Intra-party friction, of course, isn’t exclusive to California. However, with the Republican Party in steep decline in the state and the top-two primary system as the law of the land, the situation in California is particularly combustible. California Democrats have long dreamed of the unfettered power that would accompany vanquishing the state’s rump Republican Party. Few, however, seemed to anticipate the stress fractures that inevitably emerge in a political monoculture. With no worlds left to conquer, they’re now left warily circling each other. And no one seems inclined to slow his roll.


  1. Does it really make any difference especially in Ca? The demorats control everything anyway. So why waste time and money? Just accept the demorat communist agenda and move out of state.

  2. Terry, you nailed it. I’d move tomorrow only now I am too old. My kids are looking though. I’m one of the last original “natives”. My parents immigrated here from Ohio (not Mexico) over 100 years ago. I’ve seen this State over run with illegals, businesses fleeing like crazy and the highest taxes (mostly) in the Nation. And Jerry the Stupid tells us that we have a surplus when the State owes 3-500 billion in pensions and initiative bonds. (Never vote for an initiative that is a bond issue). ANd he pushes for a train to nowhere while trying to jam “green” energy down our throats. Tell me Jerry why you are ignoring the demands of the Little Hoover Commission to give us a cost/benefit study of your “green” energy plans? Could it be that you don’t want the citizens to know how expensive electricity will be when you get your way? Any one that looks at the failed “green” policies of Europe would be demanding that Jerry stop his BS immediately.

  3. CA is in violation of Article-IV/Section-4 of the U.S. Constitution.

  4. Gotta Gedada Displace says

    So the solution to the Republican failure is ……Oh, HEY, let’s talk about the Democrats instead ! Respect can’t be demanded, it’s given when it’s earned. It hasn’t been.
    …”When Boxer announced her retirement in early 2015, it unleashed a frenzy of activity among California Democrats….” What was unleashed in the GOP ? Declining party support, declining registration, sounds like this author (I can’t speak for “Party Leaders”) loves the smell of …..CAPITULATION… in the morning. Commenter above is right, don’t disturb the sleeping RINOS…. just dial U-Haul !

  5. Randy Townsend says

    Yet, despite the influx of Juan and Juanita, who lives a better life? Those
    “racist, greedy white folks”, that’s who. The illegals live better than in Mexico, Guatemala, or wherever they came from, but 8+ to a 1-bedroom apartment? Public assistance for the necessities? Terry is right – the whites (conservatives, of course) are better off taking the assets they have and moving to a rational state (I’ve got about 4 years till the kids finish HS and get halfway through college – then, business will be sold, both houses, and we leave.). CA is lost, and we are nothing more than the $ the pols need to keep this state from failing now (the debt will sink the state). “Capitulate”, GDD? That ship has sailed. Let’s see how the sate functions when the public schools are forced to “educate” in Spanish, business tax revenue declines (along with income tax)….

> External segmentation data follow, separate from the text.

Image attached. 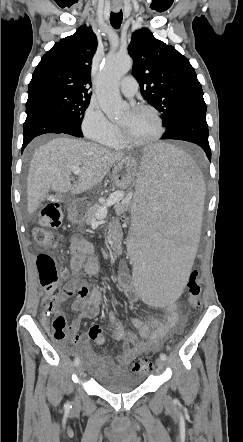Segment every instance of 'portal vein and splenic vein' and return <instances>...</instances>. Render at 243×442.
<instances>
[{"label": "portal vein and splenic vein", "mask_w": 243, "mask_h": 442, "mask_svg": "<svg viewBox=\"0 0 243 442\" xmlns=\"http://www.w3.org/2000/svg\"><path fill=\"white\" fill-rule=\"evenodd\" d=\"M72 172L75 175H80L81 169H80V167H73ZM123 198H124V192H122V191L112 194L106 200V203L97 210V212L95 214V218L92 221H96V219H98V220L104 219L107 215V208L116 204L117 202L121 201ZM129 198L130 197H128V199Z\"/></svg>", "instance_id": "obj_1"}]
</instances>
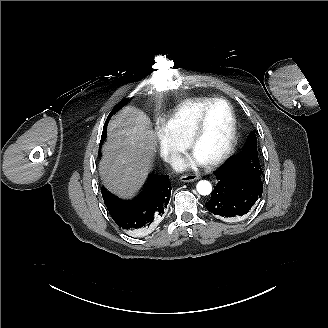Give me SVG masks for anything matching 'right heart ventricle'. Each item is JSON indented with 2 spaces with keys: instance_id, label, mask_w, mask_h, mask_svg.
<instances>
[{
  "instance_id": "right-heart-ventricle-1",
  "label": "right heart ventricle",
  "mask_w": 328,
  "mask_h": 328,
  "mask_svg": "<svg viewBox=\"0 0 328 328\" xmlns=\"http://www.w3.org/2000/svg\"><path fill=\"white\" fill-rule=\"evenodd\" d=\"M212 99V97L187 99L174 108L156 115V123L162 127L170 139L186 145L187 137L197 115Z\"/></svg>"
}]
</instances>
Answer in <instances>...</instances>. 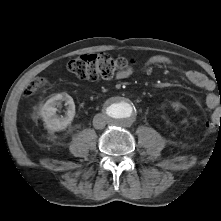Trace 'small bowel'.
<instances>
[{
  "label": "small bowel",
  "instance_id": "small-bowel-1",
  "mask_svg": "<svg viewBox=\"0 0 221 221\" xmlns=\"http://www.w3.org/2000/svg\"><path fill=\"white\" fill-rule=\"evenodd\" d=\"M168 62V59L163 56H154L152 57L148 64L150 65H159L165 64ZM132 73L130 68H127L120 72L117 75L118 79H125L129 77ZM185 78L195 85L198 88H201L208 92L205 97V105L210 109H215L219 104H221L220 97L214 92L215 90V83L213 80L205 76L203 73L196 71V70H188L184 72Z\"/></svg>",
  "mask_w": 221,
  "mask_h": 221
}]
</instances>
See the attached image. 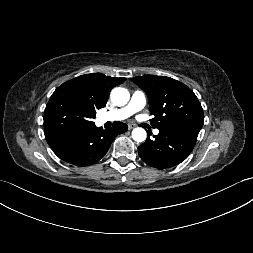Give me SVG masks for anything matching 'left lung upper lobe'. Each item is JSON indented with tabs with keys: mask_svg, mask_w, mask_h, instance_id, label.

  6. There are several other offices being voted on that will have two democrats only as election candidates. In the past the soviet union allowed citizens freedom to vote but the candidate must be from the communist party. luckily the presidental candidates were not affected by the top two voting scheme otherwise we would be voting for hillary or bernie.

  7. Just like Muslims, when democrats don’t have infidels to vanquish, they turn on each other.